━━ Data to use
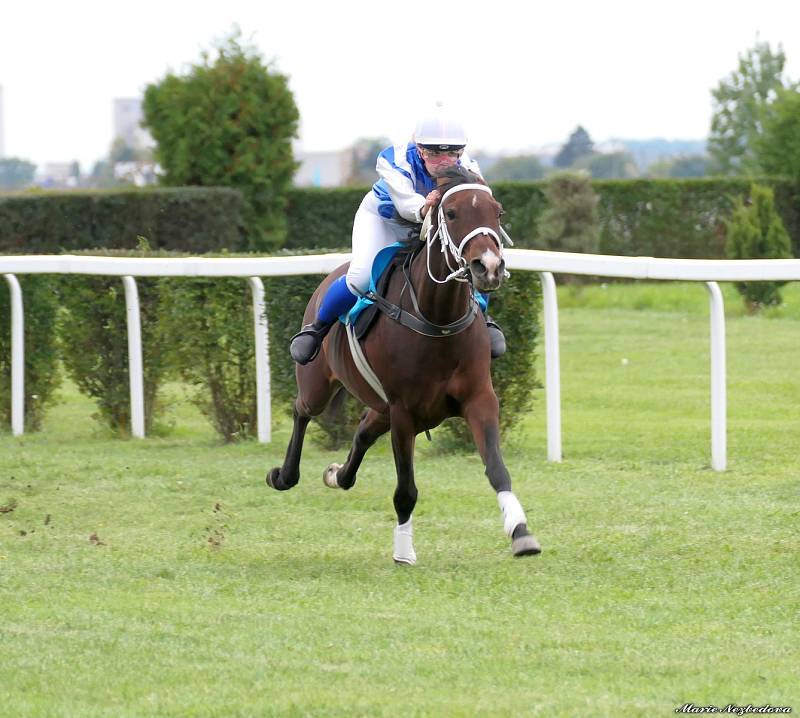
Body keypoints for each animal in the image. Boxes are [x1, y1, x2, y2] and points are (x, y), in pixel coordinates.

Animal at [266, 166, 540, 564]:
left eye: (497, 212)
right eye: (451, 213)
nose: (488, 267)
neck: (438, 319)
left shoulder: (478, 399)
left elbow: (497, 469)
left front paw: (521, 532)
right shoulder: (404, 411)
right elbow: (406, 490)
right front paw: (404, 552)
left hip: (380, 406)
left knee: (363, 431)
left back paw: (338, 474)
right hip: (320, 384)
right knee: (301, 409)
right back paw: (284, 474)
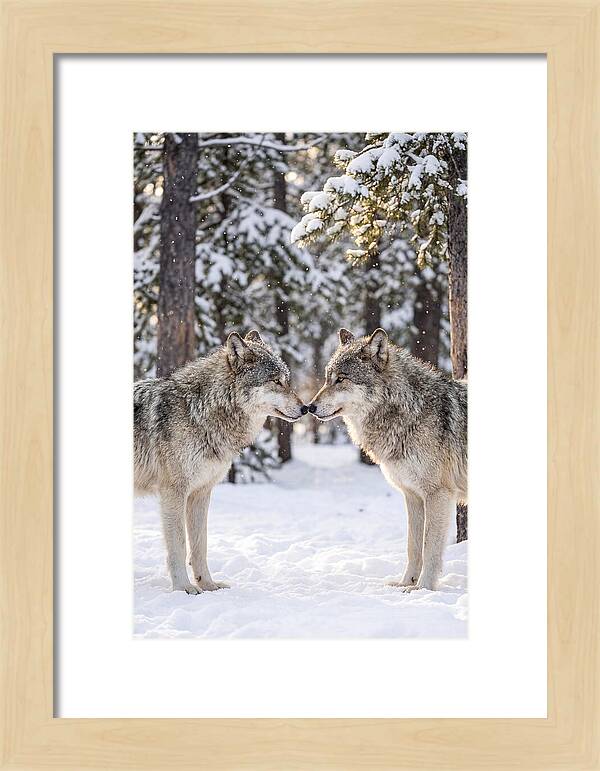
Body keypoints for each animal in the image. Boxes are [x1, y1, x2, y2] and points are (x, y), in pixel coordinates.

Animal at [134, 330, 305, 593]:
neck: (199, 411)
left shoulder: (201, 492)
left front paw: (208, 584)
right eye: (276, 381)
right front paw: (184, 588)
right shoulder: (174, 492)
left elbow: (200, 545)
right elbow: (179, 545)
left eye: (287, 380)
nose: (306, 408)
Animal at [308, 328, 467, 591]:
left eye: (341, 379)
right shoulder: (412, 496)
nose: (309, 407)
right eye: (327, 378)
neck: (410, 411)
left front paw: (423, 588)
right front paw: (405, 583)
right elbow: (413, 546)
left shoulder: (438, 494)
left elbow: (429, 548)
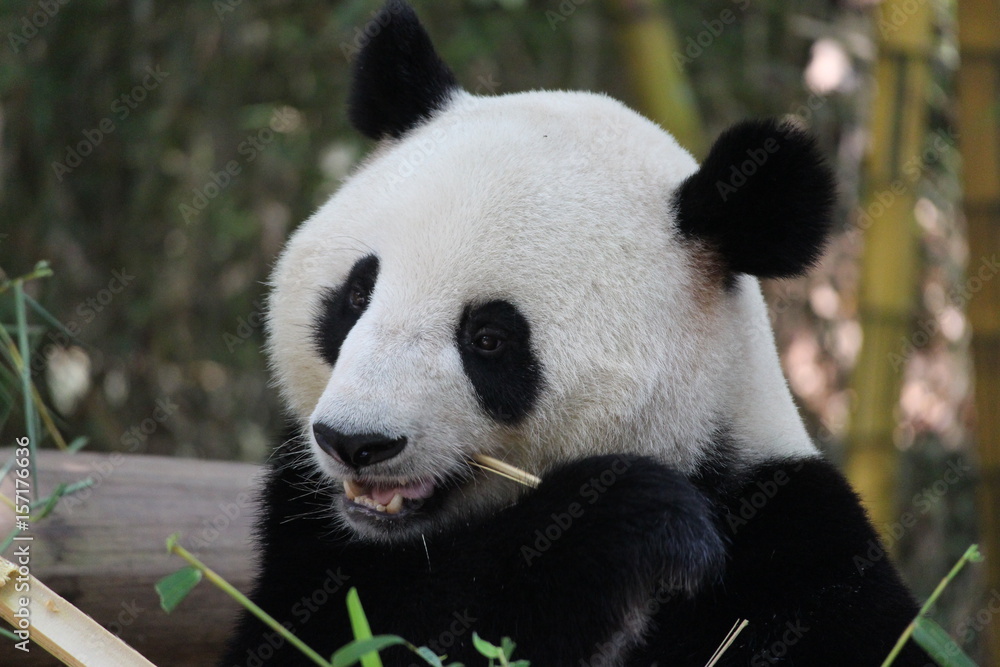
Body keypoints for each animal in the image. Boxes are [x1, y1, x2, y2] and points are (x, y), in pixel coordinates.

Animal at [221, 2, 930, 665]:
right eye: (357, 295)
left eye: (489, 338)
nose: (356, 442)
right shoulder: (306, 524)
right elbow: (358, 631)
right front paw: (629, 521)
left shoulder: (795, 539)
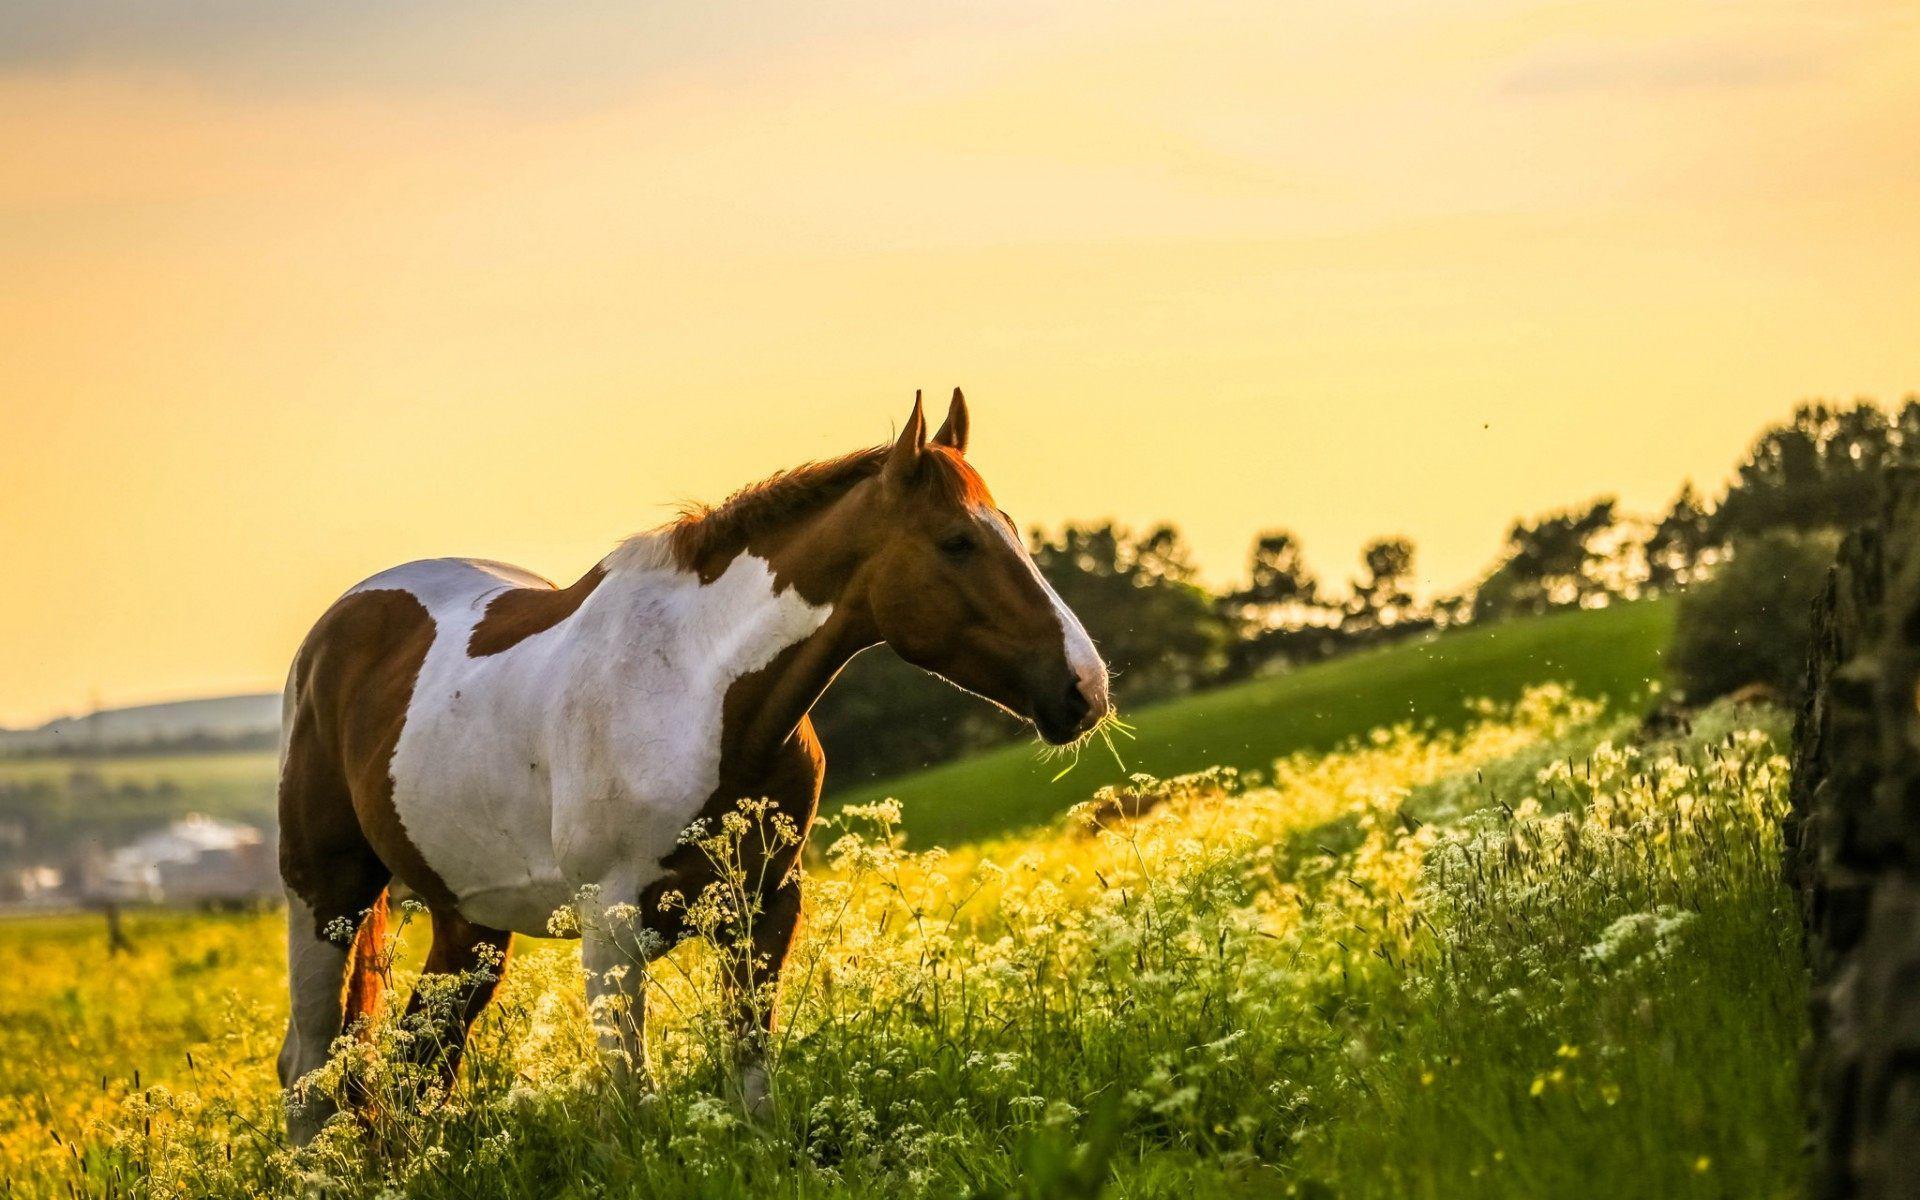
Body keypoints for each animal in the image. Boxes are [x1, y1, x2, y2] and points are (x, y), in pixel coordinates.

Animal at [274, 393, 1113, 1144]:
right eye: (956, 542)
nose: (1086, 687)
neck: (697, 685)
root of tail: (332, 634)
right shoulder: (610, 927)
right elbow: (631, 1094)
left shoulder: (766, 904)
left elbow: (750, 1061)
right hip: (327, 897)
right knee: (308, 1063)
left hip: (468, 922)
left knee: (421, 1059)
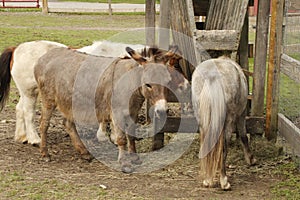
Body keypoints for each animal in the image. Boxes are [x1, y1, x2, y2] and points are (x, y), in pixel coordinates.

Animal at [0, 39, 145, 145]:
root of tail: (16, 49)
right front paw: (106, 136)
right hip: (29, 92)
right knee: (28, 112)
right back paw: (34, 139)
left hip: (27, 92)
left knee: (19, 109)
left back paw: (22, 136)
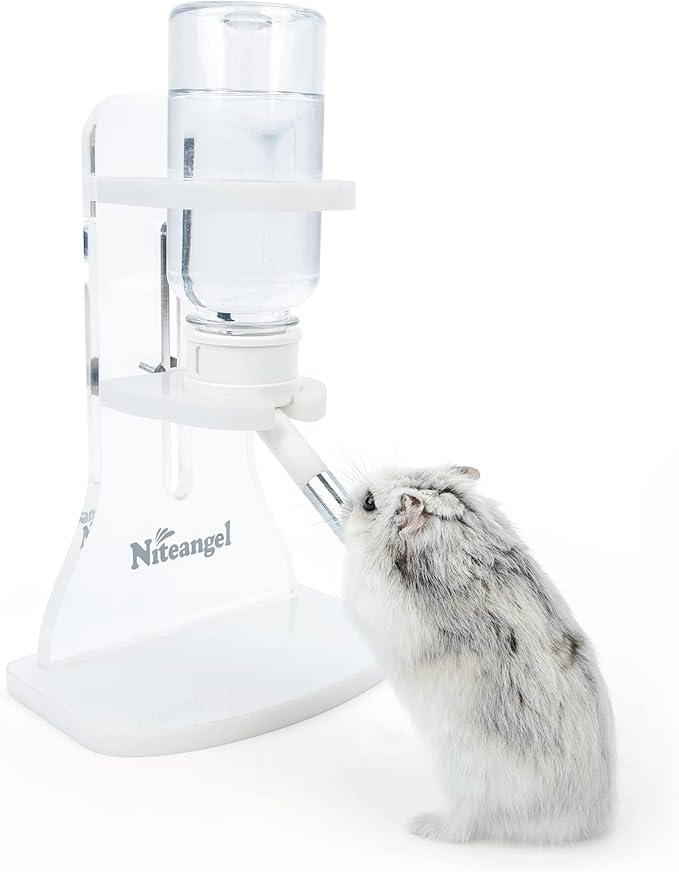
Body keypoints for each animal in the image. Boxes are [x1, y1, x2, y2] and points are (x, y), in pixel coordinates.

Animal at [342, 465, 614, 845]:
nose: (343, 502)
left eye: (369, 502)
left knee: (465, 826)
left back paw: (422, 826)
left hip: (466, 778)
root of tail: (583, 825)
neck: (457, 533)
━━━━
Your objective:
Reproduce word for word, with pictures dropped, only the part of the material above that opens with the line containing "right eye: (276, 381)" and closes with the line containing "right shoulder: (610, 927)".

Expected answer:
right eye: (276, 381)
right front paw: (184, 588)
right shoulder: (174, 492)
left elbow: (200, 545)
right elbow: (179, 545)
left eye: (287, 380)
nose: (306, 408)
Animal at [308, 328, 467, 591]:
left eye: (341, 379)
right shoulder: (412, 496)
nose: (309, 407)
right eye: (327, 378)
neck: (410, 411)
left front paw: (423, 588)
right front paw: (405, 583)
right elbow: (413, 546)
left shoulder: (438, 494)
left elbow: (429, 548)
Body keypoints for each animal in the image. Boxes are [x1, y1, x2, y2] and points are (x, y), in pixel coordinates.

Animal at [221, 2, 930, 665]:
right eye: (357, 295)
left eye: (489, 338)
nose: (356, 442)
right shoulder: (306, 524)
right elbow: (358, 631)
right front paw: (629, 521)
left shoulder: (795, 539)
Body keypoints for each animal in the image. Boxes are [x1, y1, x2, y2] and points are (x, y), in pixel coordinates.

Animal at [274, 393, 1113, 1144]:
right eye: (956, 542)
nose: (1086, 687)
neck: (697, 685)
root of tail: (332, 634)
right shoulder: (610, 927)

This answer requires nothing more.